British Chancellor of the Exchequer Gordon Brown delivered a politically astute budget yesterday aimed not just at keeping the Labour Party in power but at securing his claim to its leadership.
He tabled a broadly neutral budget aimed specifically at groups such as pensioners and first-time home-buyers. But he raised taxes from businesses to pay for it so that he could not be charged with simply serving up pre-election bribes.
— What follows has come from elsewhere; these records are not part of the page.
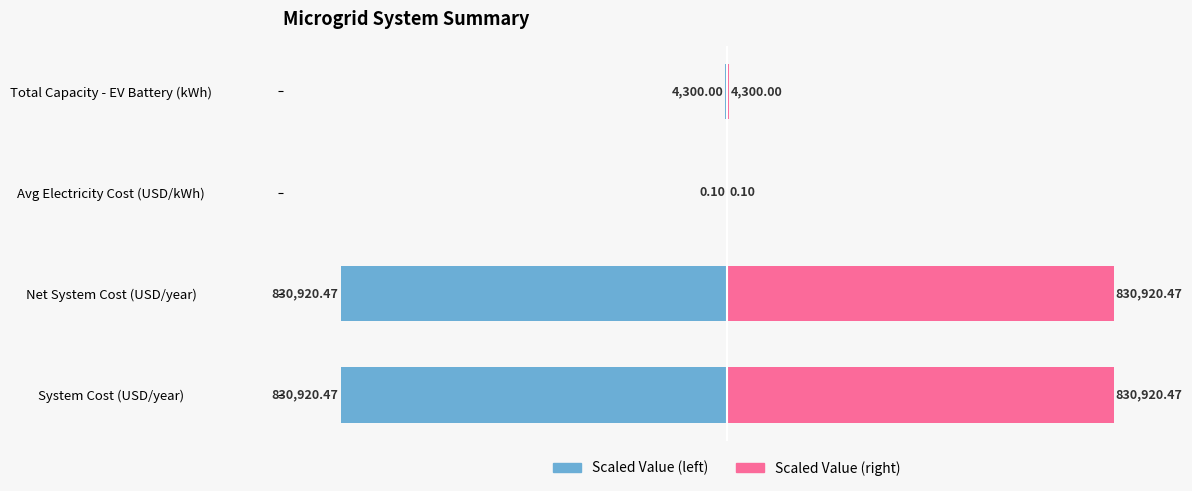

Rank the series at 1 from lowest to highest value.

Scaled Value (left), Scaled Value (right)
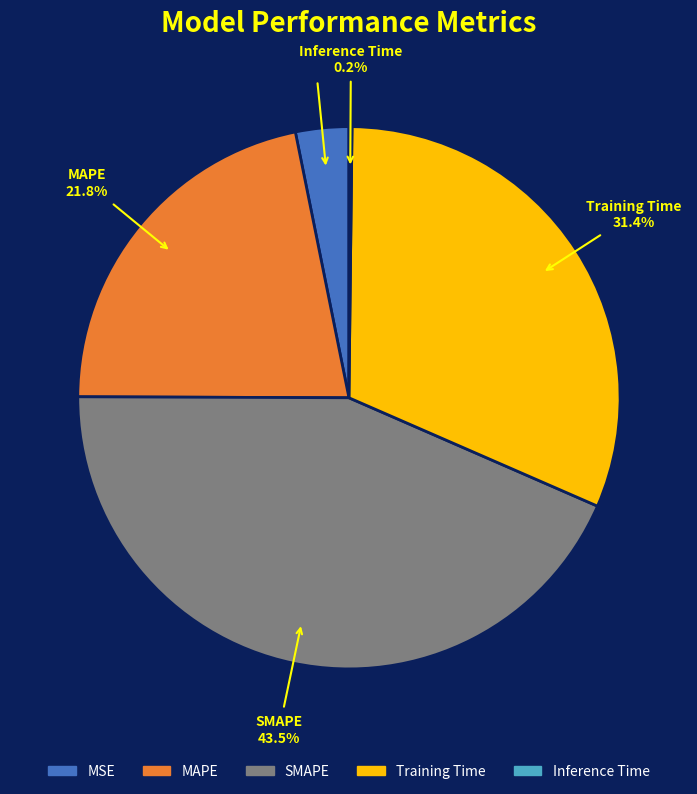

Does MAPE represent more than half of the total?

No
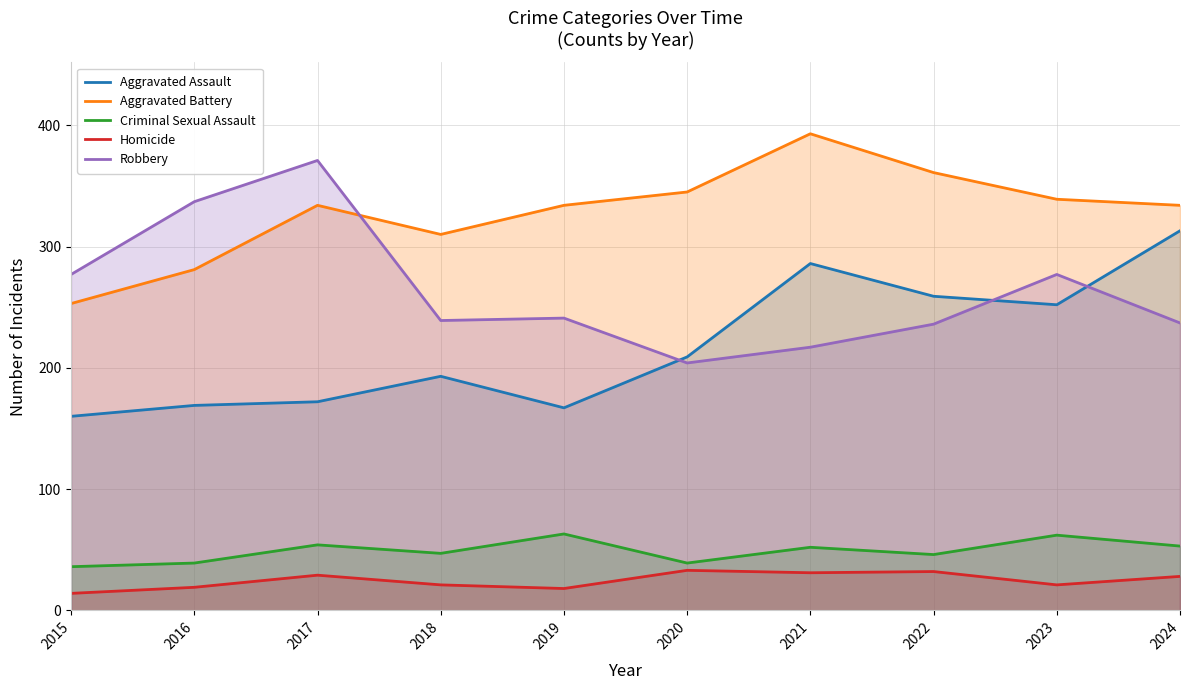

Reading left to right, transcribe all the data shown in this chart.

Aggravated Assault: 2015=160	2016=169	2017=172	2018=193	2019=167	2020=209	2021=286	2022=259	2023=252	2024=313
Aggravated Battery: 2015=253	2016=281	2017=334	2018=310	2019=334	2020=345	2021=393	2022=361	2023=339	2024=334
Criminal Sexual Assault: 2015=36	2016=39	2017=54	2018=47	2019=63	2020=39	2021=52	2022=46	2023=62	2024=53
Homicide: 2015=14	2016=19	2017=29	2018=21	2019=18	2020=33	2021=31	2022=32	2023=21	2024=28
Robbery: 2015=277	2016=337	2017=371	2018=239	2019=241	2020=204	2021=217	2022=236	2023=277	2024=237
The Labour Party's focus groups must have told Mr Brown that pensioners were unimpressed by his party's reluctance to let them share in economic buoyancy. The £200 refund on council tax which he announced is well above even optimistic forecasts and free local bus travel will be particularly welcome. Mr Brown has also been careful, this time around, not to afflict those on fixed incomes with big hikes in indirect taxes. A modest increase on cigarettes, just 1p on a pint of beer and nothing on spirits and petrol were the order of the day.
Yesterday's budget was Mr Brown's ninth and perhaps his last. He made great play of the fact that the British economy is enjoying its longest period of economic growth since records began in 1701. Indeed, the economy is in good shape. Unemployment is running at 2.6 per cent, its lowest point in 30 years. Inflation for 2005 is predicted to be just 1.75 per cent and economic growth, according to Mr Brown, is 3.1 per cent, higher than that achieved by the other big economies in the G7 group.
Mr Brown is the second longest-serving chancellor in the last 100 years. He is very astute but also very lucky. The British economy is performing well despite huge borrowings, a pensions timebomb and a manufacturing base that is in serious decline. But it has been helped greatly by sustained weakness of the dollar which, for years, has kept sterling's value higher than the economic performance justifies. Tax increases may be necessary sooner rather than later.
Mr Brown however would put it all down to his skill in running the economy. And if economic management is to be a cornerstone of Labour's election strategy then the chancellor's status in the party can only rise.
This will be an opportunity for his supporters to argue again how much better it would be if Mr Brown was running the country and not just the economy. Mr Brown does not want another term as chancellor and makes no secret of his ambition to move next door to Number 10. Mr Blair, wants him in neither No 10 nor No 11 Downing Street but in the Foreign Office. It is a titanic gloves-off struggle which the coming general election may resolve once and for all.